5 Changes to California FEHA Regulations Effective April 1, 2016
Important amendments to California’s Fair Employment and Housing Act (FEHA), California’s primary equal employment law, are effective on April 1, 2016. Although the substantive law concerning employee discrimination has not changed, these amendments include new and detailed policy and record-keeping requirements that all employers must be aware of to comply with the law.
Highlighted below are five key amendments to the FEHA regulations. For the text of all of the changes, visit the Fair Employment and Housing Council website.
1. Coverage to Employers with Five or More Employees
FEHA’s anti-discrimination provisions apply to all employers with five or more employees. The new regulations clarify that to reach the “five or more” threshold, employees working outside of California count. Thus, FEHA applies to employers with five or more individuals regardless of whether the employees work in or outside California, as long as the wrongful conduct was in California. Part-time employees and those on leave are counted as well. And FEHA’s anti-harassment provision applies to all employers with at least one employee.

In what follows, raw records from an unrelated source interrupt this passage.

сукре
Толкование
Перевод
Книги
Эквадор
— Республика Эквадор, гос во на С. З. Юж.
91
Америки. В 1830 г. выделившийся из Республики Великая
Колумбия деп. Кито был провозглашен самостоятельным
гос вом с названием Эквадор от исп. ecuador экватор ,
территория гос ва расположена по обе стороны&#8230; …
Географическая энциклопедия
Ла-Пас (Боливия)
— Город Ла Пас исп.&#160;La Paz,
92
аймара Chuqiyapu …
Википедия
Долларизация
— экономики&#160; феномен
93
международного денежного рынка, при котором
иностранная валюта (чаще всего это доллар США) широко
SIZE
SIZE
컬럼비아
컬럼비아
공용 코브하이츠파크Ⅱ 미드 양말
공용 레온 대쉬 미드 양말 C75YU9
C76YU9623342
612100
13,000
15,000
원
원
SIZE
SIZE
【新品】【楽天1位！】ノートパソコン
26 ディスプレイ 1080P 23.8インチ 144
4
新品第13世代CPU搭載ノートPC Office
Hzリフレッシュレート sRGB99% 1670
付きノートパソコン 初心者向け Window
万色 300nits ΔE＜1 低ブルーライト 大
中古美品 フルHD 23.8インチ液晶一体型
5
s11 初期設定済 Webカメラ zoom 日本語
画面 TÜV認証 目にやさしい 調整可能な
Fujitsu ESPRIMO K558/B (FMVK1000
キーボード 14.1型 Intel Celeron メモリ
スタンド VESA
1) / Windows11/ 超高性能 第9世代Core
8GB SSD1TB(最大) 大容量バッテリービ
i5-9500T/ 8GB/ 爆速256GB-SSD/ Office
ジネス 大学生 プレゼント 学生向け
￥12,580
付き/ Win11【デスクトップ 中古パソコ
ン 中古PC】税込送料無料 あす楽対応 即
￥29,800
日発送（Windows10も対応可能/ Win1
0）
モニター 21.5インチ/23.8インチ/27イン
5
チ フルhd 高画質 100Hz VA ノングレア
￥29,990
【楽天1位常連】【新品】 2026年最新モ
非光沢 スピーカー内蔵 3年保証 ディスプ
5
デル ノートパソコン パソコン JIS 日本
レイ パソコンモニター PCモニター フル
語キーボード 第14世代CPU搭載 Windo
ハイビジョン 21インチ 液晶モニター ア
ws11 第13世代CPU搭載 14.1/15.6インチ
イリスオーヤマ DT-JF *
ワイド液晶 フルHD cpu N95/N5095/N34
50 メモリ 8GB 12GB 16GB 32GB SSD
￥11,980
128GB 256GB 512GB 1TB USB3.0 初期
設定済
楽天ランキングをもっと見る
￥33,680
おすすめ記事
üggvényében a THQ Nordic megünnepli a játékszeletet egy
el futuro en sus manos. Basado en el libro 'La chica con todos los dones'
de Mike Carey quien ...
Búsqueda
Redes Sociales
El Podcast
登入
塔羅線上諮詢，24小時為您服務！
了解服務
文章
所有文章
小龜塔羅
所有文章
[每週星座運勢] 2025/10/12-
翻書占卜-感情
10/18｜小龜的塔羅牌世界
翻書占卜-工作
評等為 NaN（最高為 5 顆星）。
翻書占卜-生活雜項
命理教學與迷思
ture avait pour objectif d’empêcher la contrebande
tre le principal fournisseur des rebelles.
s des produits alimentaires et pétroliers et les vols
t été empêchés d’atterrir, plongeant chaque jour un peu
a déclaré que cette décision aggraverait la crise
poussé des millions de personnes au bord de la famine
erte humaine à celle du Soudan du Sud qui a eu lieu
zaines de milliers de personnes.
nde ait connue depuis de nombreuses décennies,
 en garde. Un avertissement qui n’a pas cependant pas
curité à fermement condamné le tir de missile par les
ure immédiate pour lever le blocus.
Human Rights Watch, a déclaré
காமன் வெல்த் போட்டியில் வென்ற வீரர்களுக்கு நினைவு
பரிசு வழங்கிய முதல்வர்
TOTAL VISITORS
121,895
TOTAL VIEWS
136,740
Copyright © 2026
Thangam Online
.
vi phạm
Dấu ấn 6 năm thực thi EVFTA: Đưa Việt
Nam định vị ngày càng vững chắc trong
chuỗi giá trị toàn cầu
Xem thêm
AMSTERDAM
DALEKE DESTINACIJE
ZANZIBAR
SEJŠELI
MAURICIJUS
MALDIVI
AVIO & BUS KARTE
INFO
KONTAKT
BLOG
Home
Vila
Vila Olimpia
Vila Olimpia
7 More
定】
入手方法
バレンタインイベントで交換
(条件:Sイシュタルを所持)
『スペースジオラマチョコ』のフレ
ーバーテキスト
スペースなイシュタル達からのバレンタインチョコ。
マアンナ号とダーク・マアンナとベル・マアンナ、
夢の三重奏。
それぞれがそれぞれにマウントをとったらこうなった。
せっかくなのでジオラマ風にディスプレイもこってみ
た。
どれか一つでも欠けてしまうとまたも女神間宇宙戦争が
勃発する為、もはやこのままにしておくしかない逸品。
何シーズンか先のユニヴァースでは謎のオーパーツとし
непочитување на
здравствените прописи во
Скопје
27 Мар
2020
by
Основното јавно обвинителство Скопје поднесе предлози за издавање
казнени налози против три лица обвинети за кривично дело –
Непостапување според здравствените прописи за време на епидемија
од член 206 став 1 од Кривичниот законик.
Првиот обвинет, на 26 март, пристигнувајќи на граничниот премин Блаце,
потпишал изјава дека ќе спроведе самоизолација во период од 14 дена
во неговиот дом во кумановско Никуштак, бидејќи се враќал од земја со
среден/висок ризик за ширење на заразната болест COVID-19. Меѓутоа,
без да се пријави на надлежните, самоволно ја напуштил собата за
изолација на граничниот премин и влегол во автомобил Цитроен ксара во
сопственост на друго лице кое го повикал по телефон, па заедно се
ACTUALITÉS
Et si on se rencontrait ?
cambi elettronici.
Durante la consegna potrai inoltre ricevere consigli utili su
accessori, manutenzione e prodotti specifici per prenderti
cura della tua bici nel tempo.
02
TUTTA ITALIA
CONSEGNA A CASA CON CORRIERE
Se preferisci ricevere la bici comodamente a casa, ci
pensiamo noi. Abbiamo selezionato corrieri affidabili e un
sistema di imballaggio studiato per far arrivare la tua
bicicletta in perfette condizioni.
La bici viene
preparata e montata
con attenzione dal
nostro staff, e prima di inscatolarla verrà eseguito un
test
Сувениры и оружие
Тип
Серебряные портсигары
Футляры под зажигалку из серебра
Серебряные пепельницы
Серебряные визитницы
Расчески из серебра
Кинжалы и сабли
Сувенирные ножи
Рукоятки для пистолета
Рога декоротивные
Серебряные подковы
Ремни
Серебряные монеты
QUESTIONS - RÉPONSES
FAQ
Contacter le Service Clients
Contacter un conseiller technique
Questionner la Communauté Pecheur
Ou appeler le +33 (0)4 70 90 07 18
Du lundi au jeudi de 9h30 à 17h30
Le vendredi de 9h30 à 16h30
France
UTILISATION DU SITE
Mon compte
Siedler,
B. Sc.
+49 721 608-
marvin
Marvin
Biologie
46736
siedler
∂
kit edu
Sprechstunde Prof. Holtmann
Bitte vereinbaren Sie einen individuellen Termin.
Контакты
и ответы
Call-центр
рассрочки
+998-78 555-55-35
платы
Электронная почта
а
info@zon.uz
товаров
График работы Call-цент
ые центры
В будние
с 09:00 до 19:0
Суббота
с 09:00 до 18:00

2. Written Anti-Discrimination and Anti-Harassment Policies
The amended regulations state that covered employers must have written anti-discrimination and anti-harassment policies. The regulations provide a detailed list of the specific components that must be included in these written policies. For example, compliant policies must list all of the protected FEHA categories, outline the employer’s complaint procedures in detail, and reassure employees that complaints will be kept as confidential as possible. If 10% or more of the workforce speak a language other than English, employers must translate the policies into each such language.
3. New and Revised Definitions Related to Gender Discrimination
The amendments add detailed definitions for certain terms related to sex discrimination and clarify that FEHA’s ban against sex-discrimination is not aimed solely at discrimination faced by women, but all discrimination based on any person’s, sex, gender identity, or gender expression. “Gender Expression” is defined as a person’s gender-related appearance or behavior, whether or not stereotypically associated with the person’s sex at birth. “Gender Identity” is a person’s identification as male, female, a gender different from the person’s sex at birth, or transgender, and “transgender” is a general term that refers to a person whose gender identity differs from the person’s sex at birth. A transgender person may or may not have a gender expression that is different from the social expectations of the sex assigned at birth.
4. Harassment Training and Record-Keeping
Existing Law requires that employers with fifty or more employees must provide supervisors with harassment training every two years. The amendments detail how the training should be conducted and how records should be kept. Trainings must be interactive. Non-interactive webinars are insufficient. The substance of trainings must touch on potential exposure and liability for individuals; the obligation of supervisors to report harassment, discrimination, and retaliation; the employer’s process for stopping harassing behavior; and a discussion about workplace bullying and abusive conduct. Records of training materials must be kept for two years, including sign-in sheets and course materials, such as questions and written answers exchanged in connection with training done by webinar.
5. Pregnancy Disability Leave (PDL)
The amendments confirm the length of PDL is up to four months, and employees are entitled to leave per pregnancy, not per year. Employers must post new PDL policy notices beginning April 1, 2016 and the amendments have new suggested policy language employers may use for their notices. Also, like policies prohibiting harassment and discrimination, PDL policies must be translated into every language spoken by at least 10% of the workforce.
Next Steps for Employers
The FEHA amended regulations require California employers to put additional time and resources towards compliance. Employers should re-examine their policies and procedures to identify any existing compliance gaps. From there, they should make appropriate revisions to existing handbooks, revamp training procedures, and distribute and post any new or amended policies. These additional efforts will add an extra layer of risk reduction and provide for stronger legal defenses.